Micro Fulfillment Centers – an Emerging E-commerce Strategy

Innovative, adaptable, and automated ways to e-fulfillment, both in classic distribution channels and new micro-fulfillment techniques, are being dictated by rapidly changing market conditions. As retailers strive to meet ever-increasing fulfilment needs, their ability to satisfy next- and same-day delivery (or in-store pickup) expectations will be critical to their survival in this hypercompetitive market. Retailers who are early adopters of micro-fulfillment techniques will gain a competitive edge.

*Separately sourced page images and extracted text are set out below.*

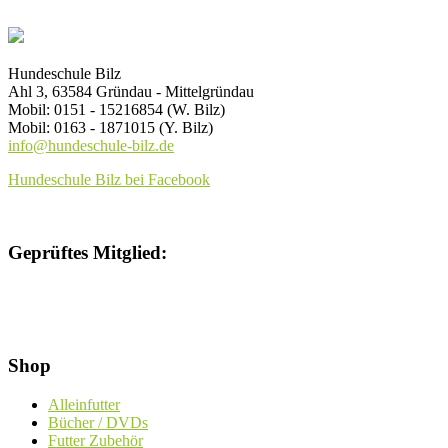
Hundeschule Bilz
Ahl 3, 63584 Gründau - Mittelgründau
Mobil: 0151 - 15216854 (W. Bilz)
Mobil: 0163 - 1871015 (Y. Bilz)
info@hundeschule-bilz.de
Hundeschule Bilz bei Facebook
Geprüftes Mitglied:
Shop
Alleinfutter
Bücher / DVDs
Futter Zubehör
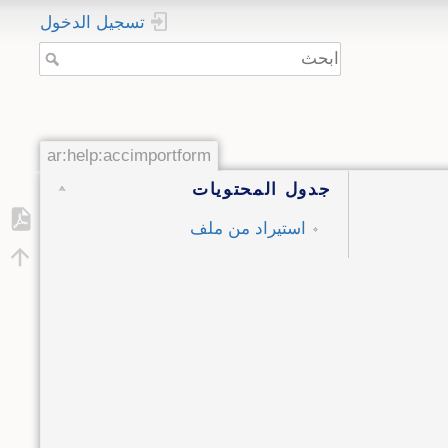
تسجيل الدخول
ar:help:accimportform
جدول المحتويات
استيراد من ملف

To address the need for micro-fulfillment throughout the retail spectrum, warehouse automation solution providers such as Honeywell Intelligrated are integrating strong automation equipment and robots with smart execution software.

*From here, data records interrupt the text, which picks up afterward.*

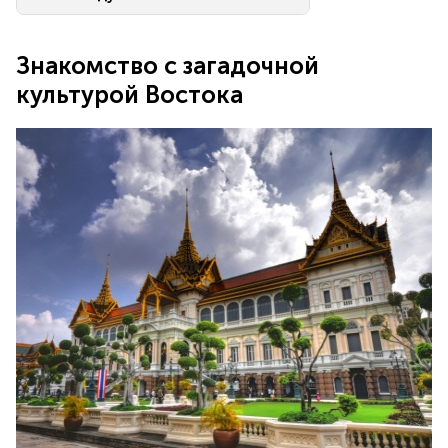
Знакомство с загадочной
культурой Востока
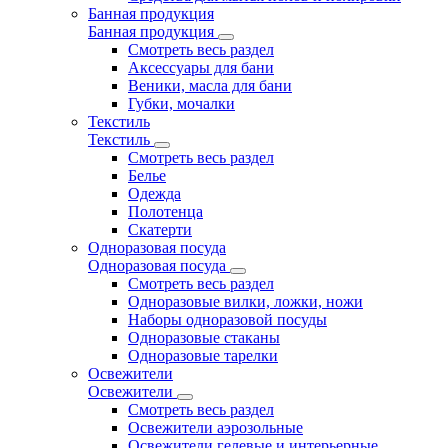
Банная продукция
Банная продукция
Смотреть весь раздел
Аксессуары для бани
Веники, масла для бани
Губки, мочалки
Текстиль
Текстиль
Смотреть весь раздел
Белье
Одежда
Полотенца
Скатерти
Одноразовая посуда
Одноразовая посуда
Смотреть весь раздел
Одноразовые вилки, ложки, ножи
Наборы одноразовой посуды
Одноразовые стаканы
Одноразовые тарелки
Освежители
Освежители
Смотреть весь раздел
Освежители аэрозольные
Освежители гелевые и интерьерные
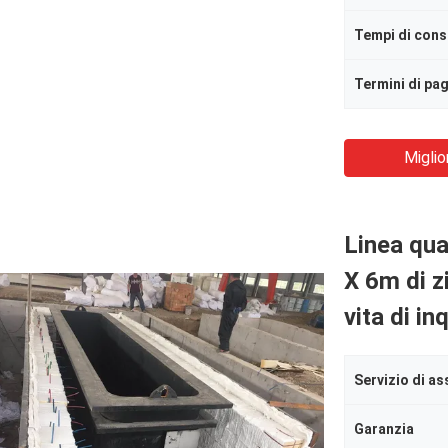
Tempi di con
Termini di p
Miglio
Linea qua
X 6m di z
vita di i
Garanzia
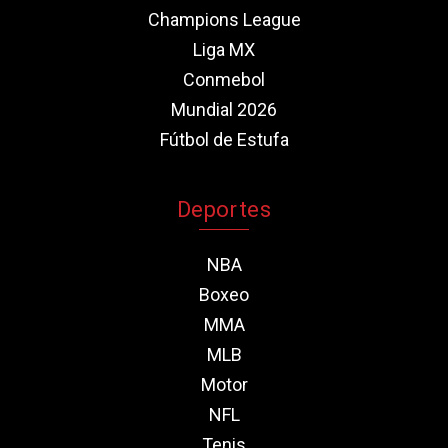
Champions League
Liga MX
Conmebol
Mundial 2026
Fútbol de Estufa
Deportes
NBA
Boxeo
MMA
MLB
Motor
NFL
Tenis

By utilizing existing distribution hubs and applying high-density automation technology in urban facilities and retail outlets, merchants may swiftly increase their fulfilment capabilities under an MFC model. MFCs are well-positioned to take advantage of the specific problems that today's retail industry faces. This necessitates not just speedier order fulfilment and delivery, but also the capacity to accommodate the rising customer desire for buying online and picking up in store (also known as BOPIS or "click-and-collect") – not just the following day, but frequently within a few hours. The introduction of BOPIS service level agreements can cause major disruptions to grocers and big box retailers' in-store operations and profit margins.

E-commerce pressures have produced a perfect storm of market circumstances for micro-fulfillment methods to develop, when combined with rising labor problems, real estate constraints, and the need to automate fulfilment and supply chain operations. E-commerce and omnichannel fulfilment are putting unprecedented pressure on businesses throughout the retail industry. More customers are shopping through their favorite online channels, as global e-commerce sales are expected to quadruple between 2018 and 2023. Despite the fact that next-day delivery is rapidly becoming a typical service level agreement (SLA), 56 percent of online shoppers aged 18 to 34 anticipate same-day delivery. These stringent SLAs necessitate advances in last-mile or last-hour delivery techniques, as well as fulfilment tactics that bring goods closer to customers. With growing order velocities and quantities, traditional manual fulfilment methods will struggle to keep up.

Two-day delivery, which was once considered groundbreaking, has given way to next-day delivery, which is fast becoming outdated as consumers want same-day delivery. During the COVID-19 epidemic, this practice has intensified, especially as more people find it comfortable to purchase perishable products and food online. The pandemic accelerated the pace of digital change for businesses by roughly six years. The grocery industry is unquestionably one of the most affected. When supply lines were interrupted early in the epidemic, several supermarket stores rushed to meet the urgent requirement to sell online and via mobile applications, and they had to develop new methods to satisfy demand.

There are also indications that the changes in the retail and food industries will be long-term, meaning that businesses will have to accommodate new shopping patterns such as home delivery even after the pandemic is under control. Large-scale industry players are aware of this, which is why they are taking proactive steps to retain new consumers. Micro-fulfillment centers for last-mile food delivery are one method for supermarket chains to meet consumer expectations in a cost-effective and efficient manner, allowing them to compete successfully in a changed micro-fulfillment centers industry.